I have these discussions with clients all the time. Despite the goal to maximise a potential sale price in the future, I always advise client’s to assume that they get nothing for their business when they want to get out. This way we ensure that wealth building strategies are put in place along the journey, harvesting the profits and cash flow to build assets outside the business. This is really important due to the fact that there could be a major economic downturn or some other event at the time you wish to sell – the result, there may not be a market to sell to or a severely depressed market resulting in a substantially reduced selling price.
With this in mind, here are my tips:
- Purchasers are effectively buying future profits. Therefore, the size and regularity of profits will have a direct impact on your potential sale price. It’s not how long you’ve owned or worked in your business – sweat equity means nothing to your business value. If your business holds long term, profitable contracts, your business will almost always attract a premium when sold.

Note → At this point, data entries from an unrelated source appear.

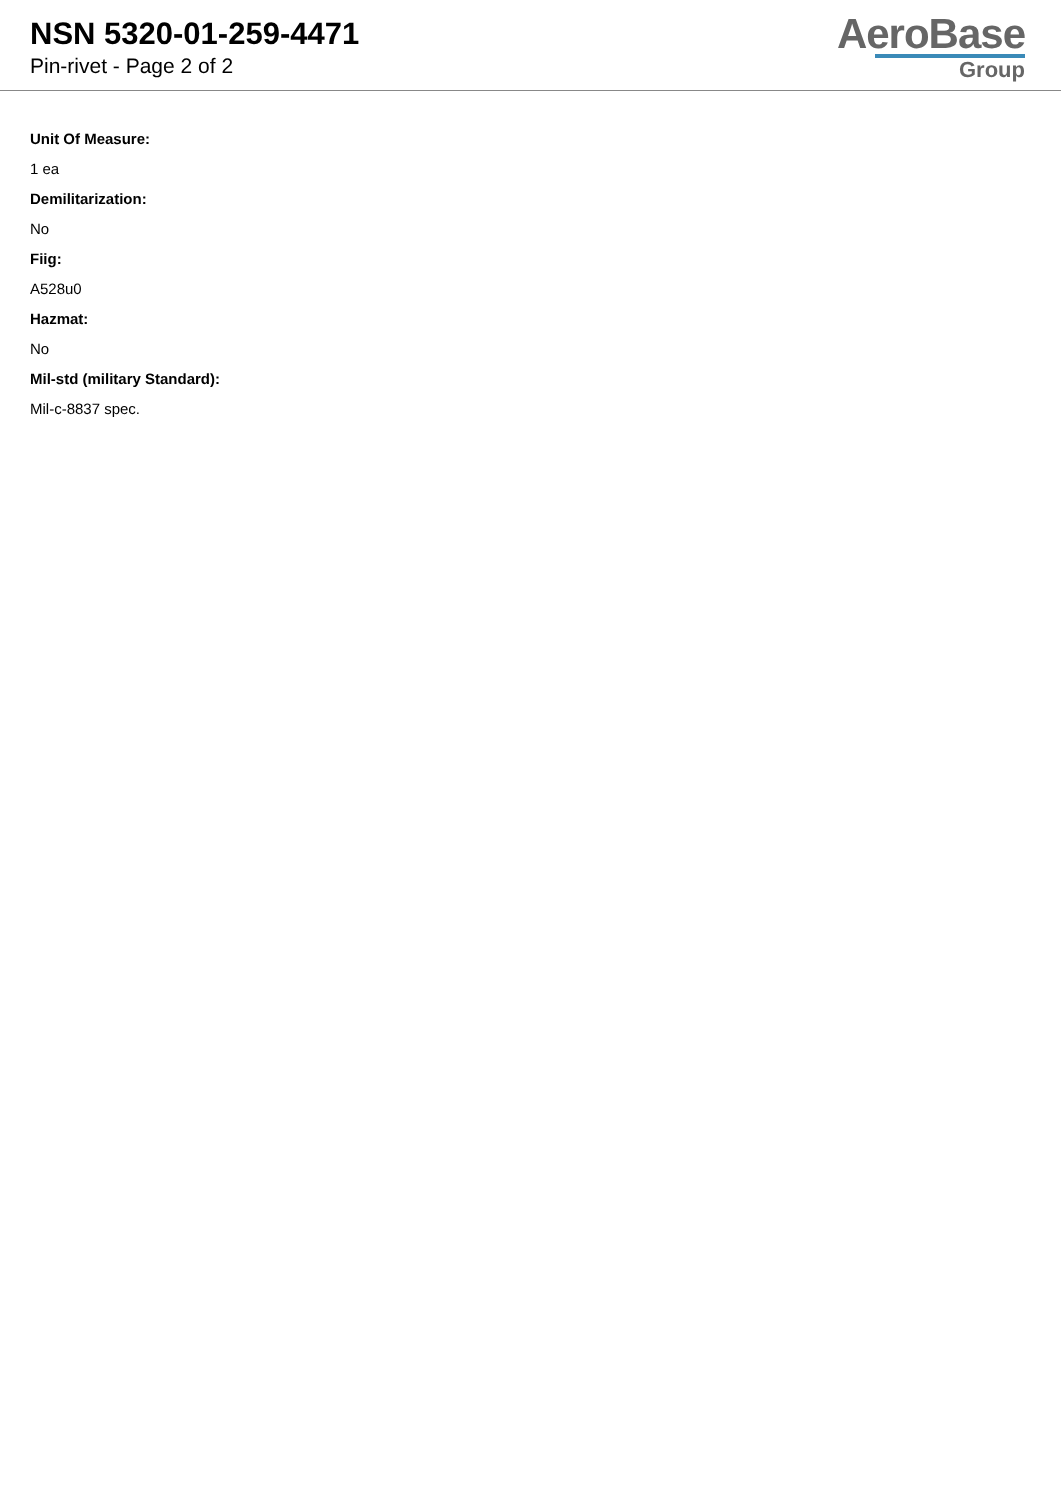NSN 5320-01-259-4471
Pin-rivet - Page 2 of 2
AeroBase
Group
Unit Of Measure:
1 ea
Demilitarization:
No
Fiig:
A528u0
Hazmat:
No
Mil-std (military Standard):
Mil-c-8837 spec.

- How reliant is the business on you? The more the business is reliant on you, the less the business is likely to be worth. Purchasers in general are looking to buy a business, not a job! That is why McDonalds franchises command premium prices. People and systems run the business – not you, the owner!
- Rights to unique established brands will generally result in a premium sale price. If there are special brands that you have rights to, make sure that you tie up these rights legally.
- Unique products and/or services will always attract a premium. However, once again if there is no legal IP protection in place, the value of your business will not be maximised.
- If your business requires a high level of technical expertise to operate, your business may not be worth as much as you think. The need for high levels of expertise may make you vulnerable if this expertise is lost for some reason. A business with documented systems and training procedures will be more valuable than complex businesses requiring high skill levels.
- The more stock and/or debtor (receivables) that the business must carry, the less you will get for your goodwill. This is because a purchaser will need access to the finance to fund working capital as well as to fund the purchase of the business – thus requiring a larger investment for the purchaser.
- A business in an industry with potential to grow will potentially be worth more than one in a mature or low growth environment. However, the comfort of operating in a mature industry with predictable sales and profitability will provide comfort for some purchasers.
Of course, this list is not exhaustive. All I aim to do is make you aware of some of the factors that will influence the value of your business. Keep these in mind as you start or build your business.